- WHAT YOU SHOULD DO:
Retype everything in the entries that follow, exactly as shown.

- DATASET CONTENT:

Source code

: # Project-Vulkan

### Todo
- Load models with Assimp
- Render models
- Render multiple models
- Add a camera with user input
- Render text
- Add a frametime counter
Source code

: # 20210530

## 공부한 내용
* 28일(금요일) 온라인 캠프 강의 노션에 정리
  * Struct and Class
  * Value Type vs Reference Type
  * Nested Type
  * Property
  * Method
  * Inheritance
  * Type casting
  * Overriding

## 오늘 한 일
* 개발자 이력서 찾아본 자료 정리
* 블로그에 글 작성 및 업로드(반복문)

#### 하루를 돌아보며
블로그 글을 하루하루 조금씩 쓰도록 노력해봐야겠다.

- REPLY TO THE EXERCISE:
Source code

: # Project-Vulkan

### Todo
- Load models with Assimp
- Render models
- Render multiple models
- Add a camera with user input
- Render text
- Add a frametime counter
Source code

: # 20210530

## 공부한 내용
* 28일(금요일) 온라인 캠프 강의 노션에 정리
  * Struct and Class
  * Value Type vs Reference Type
  * Nested Type
  * Property
  * Method
  * Inheritance
  * Type casting
  * Overriding

## 오늘 한 일
* 개발자 이력서 찾아본 자료 정리
* 블로그에 글 작성 및 업로드(반복문)

#### 하루를 돌아보며
블로그 글을 하루하루 조금씩 쓰도록 노력해봐야겠다.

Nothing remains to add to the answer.